# Tugas Tertulis 1
Jawablah pertanyaan berikut berdasarkan bacaan.
(a) Kapan tulisan Herry Nurdi itu ditulis?
(b) Apa judul lagu Audy yang penggalan baitnya dikutip?
(c) Untuk siapa penulis berdoa setelah mengangkat tangan?

Minggu, 27 Maret 2011

Mengingatmu, Mengenangmu


Ini adalah tulisan pak Herry Nurdi, mantan wartawan majalah sabili yang di tulis pada 01 Oktober 2010 lalu. Dan beliau adalah salah seorang penulis yang saya kagumi. Membaca tulisan ini, air mata saya menjadi tak terkontrol, walau dibaca berulang-ulang kalinya. Semoga tulisan pak Herry ini menjadi pelajaran bagi kita semua, walaupun setelah membacanya hanya bisa mengeluarkan air mata, setidaknya keluarnya air mata itu merupakan pelembut hati yang mujarab.

Tahukah kau
Semalam tadi aku menangis
Mengingatmu mengenangmu
Menangis Semalam, Audy)


Sengaja saya mengutip penggalan bait dari lagu Audy yang berjudul Menangis Semalam. Lagunya sebenarnya tentang cinta, dan saya sebenarnya tidak pernah menikmati lagu-lagu seperti ini. Hanya sepintas saja, ketika mendengarnya di siaran televisi, atau radio ketika berkendara menembus kemacetan Jakarta.
Tapi semalam, tiba-tiba lagu ini muncul dalam otak saya, mengalun seperti menjadi soundtrack ketika saya membaca sebuah artikel dalam sebuah buku. Lagu ini muncul tidak secara utuh, hanya bagian di atas saja.

Tahukah kau
Semalam tadi aku menangis
Mengingatmu mengenangmu


Lalu saya mengangkat tangan dan berdoa, untuk seorang sahabat yang sangat saya rindukan, tapi dalam waktu dekat, mustahil untuk bertemu. Entah kapan, saya berdoa pada Allah untuk dipertemukan dengannya, di tempat yang sangat mulia dan dalam kondisi yang sangat bercahaya.

# Cuplikan Data
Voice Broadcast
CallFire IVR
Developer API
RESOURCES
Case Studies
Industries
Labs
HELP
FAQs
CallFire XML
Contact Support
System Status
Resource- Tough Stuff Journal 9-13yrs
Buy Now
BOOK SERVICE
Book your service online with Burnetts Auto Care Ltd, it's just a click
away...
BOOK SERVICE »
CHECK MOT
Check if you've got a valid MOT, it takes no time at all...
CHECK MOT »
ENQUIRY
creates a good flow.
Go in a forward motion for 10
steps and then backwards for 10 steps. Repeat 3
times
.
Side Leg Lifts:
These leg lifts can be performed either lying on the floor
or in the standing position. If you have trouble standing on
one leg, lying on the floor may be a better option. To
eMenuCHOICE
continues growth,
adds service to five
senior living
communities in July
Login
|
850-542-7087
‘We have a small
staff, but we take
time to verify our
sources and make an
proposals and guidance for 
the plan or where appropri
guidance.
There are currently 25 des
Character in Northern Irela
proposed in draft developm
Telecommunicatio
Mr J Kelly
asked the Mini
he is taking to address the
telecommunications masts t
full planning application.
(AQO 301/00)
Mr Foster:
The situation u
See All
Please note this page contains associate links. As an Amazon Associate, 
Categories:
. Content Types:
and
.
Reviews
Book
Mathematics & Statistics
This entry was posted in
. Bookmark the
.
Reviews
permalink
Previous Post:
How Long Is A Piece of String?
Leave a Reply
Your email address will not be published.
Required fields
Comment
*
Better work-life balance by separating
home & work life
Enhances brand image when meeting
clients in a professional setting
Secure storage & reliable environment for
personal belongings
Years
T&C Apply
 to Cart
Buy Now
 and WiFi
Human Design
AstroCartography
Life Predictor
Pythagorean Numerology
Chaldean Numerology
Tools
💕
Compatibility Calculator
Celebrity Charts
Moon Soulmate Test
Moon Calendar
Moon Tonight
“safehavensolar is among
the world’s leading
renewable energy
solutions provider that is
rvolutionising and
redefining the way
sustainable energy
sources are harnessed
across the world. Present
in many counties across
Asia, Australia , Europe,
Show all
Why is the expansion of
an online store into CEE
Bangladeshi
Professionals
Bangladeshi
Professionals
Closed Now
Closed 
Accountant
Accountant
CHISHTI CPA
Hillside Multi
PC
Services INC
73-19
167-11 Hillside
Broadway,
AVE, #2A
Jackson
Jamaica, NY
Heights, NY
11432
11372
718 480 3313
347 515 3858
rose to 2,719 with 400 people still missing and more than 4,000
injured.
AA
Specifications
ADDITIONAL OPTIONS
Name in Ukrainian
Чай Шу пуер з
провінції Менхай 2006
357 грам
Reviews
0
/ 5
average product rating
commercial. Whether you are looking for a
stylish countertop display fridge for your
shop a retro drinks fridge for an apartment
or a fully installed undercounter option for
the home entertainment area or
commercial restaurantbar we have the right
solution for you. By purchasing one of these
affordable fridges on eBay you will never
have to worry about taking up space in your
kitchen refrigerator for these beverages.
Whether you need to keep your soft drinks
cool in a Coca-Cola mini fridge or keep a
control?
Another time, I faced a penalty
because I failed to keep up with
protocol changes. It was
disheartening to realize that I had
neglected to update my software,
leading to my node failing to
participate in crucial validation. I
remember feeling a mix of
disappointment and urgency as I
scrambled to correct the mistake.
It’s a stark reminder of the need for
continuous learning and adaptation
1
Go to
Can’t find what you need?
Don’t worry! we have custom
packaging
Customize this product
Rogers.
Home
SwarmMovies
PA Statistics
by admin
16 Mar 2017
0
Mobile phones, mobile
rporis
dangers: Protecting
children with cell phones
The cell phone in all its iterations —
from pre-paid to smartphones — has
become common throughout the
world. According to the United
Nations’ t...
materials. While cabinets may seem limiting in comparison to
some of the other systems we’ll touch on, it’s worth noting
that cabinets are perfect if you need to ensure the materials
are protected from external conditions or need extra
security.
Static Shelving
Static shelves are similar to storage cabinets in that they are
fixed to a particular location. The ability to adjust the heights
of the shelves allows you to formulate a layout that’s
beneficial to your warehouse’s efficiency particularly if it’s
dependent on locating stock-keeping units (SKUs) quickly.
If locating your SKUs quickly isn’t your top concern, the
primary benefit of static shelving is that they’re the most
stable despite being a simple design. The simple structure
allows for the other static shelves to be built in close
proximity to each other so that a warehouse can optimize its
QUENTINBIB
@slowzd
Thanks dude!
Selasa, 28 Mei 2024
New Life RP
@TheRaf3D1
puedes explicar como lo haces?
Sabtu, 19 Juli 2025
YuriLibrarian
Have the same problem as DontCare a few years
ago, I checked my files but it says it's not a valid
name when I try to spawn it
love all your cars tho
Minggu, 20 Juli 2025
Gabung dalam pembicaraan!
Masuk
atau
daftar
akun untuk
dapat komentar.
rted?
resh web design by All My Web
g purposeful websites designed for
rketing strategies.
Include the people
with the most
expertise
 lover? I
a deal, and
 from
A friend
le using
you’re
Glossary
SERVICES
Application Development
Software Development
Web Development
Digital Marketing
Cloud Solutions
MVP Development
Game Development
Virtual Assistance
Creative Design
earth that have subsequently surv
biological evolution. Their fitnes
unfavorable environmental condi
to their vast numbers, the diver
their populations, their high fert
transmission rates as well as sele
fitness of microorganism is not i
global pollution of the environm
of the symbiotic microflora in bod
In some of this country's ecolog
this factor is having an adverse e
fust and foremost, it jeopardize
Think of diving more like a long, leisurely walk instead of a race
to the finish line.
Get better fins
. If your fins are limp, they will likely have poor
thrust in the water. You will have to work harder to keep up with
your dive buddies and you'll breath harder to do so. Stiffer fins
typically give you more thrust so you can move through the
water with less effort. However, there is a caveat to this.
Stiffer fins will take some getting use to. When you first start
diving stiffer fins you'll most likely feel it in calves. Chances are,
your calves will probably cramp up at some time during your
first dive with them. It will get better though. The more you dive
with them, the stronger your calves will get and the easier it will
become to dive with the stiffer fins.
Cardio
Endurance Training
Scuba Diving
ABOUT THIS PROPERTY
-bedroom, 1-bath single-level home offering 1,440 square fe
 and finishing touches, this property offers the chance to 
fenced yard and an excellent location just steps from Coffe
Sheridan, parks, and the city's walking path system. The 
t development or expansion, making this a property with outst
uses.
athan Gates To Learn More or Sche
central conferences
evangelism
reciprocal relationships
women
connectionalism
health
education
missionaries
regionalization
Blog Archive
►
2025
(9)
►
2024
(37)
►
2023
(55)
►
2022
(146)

# Tugas Tertulis 2
Bisakah Anda menyusun sebagai tabel Markdown semua baris catatan, mulai dari baris pertama catatan sampai baris yang memuat "Check if you've"? Gunakan kolom No dan Baris, dan lewati baris kosong.

# Jawaban 1
(a) 01 Oktober 2010.
(b) Menangis Semalam.
(c) Untuk seorang sahabat yang sangat dirindukan, tetapi mustahil ditemui dalam waktu dekat.

# Jawaban 2
| No | Baris |
|---|---|
| 1 | Voice Broadcast |
| 2 | CallFire IVR |
| 3 | Developer API |
| 4 | RESOURCES |
| 5 | Case Studies |
| 6 | Industries |
| 7 | Labs |
| 8 | HELP |
| 9 | FAQs |
| 10 | CallFire XML |
| 11 | Contact Support |
| 12 | System Status |
| 13 | Resource- Tough Stuff Journal 9-13yrs |
| 14 | Buy Now |
| 15 | BOOK SERVICE |
| 16 | Book your service online with Burnetts Auto Care Ltd, it's just a click |
| 17 | away... |
| 18 | BOOK SERVICE » |
| 19 | CHECK MOT |
| 20 | Check if you've got a valid MOT, it takes no time at all... |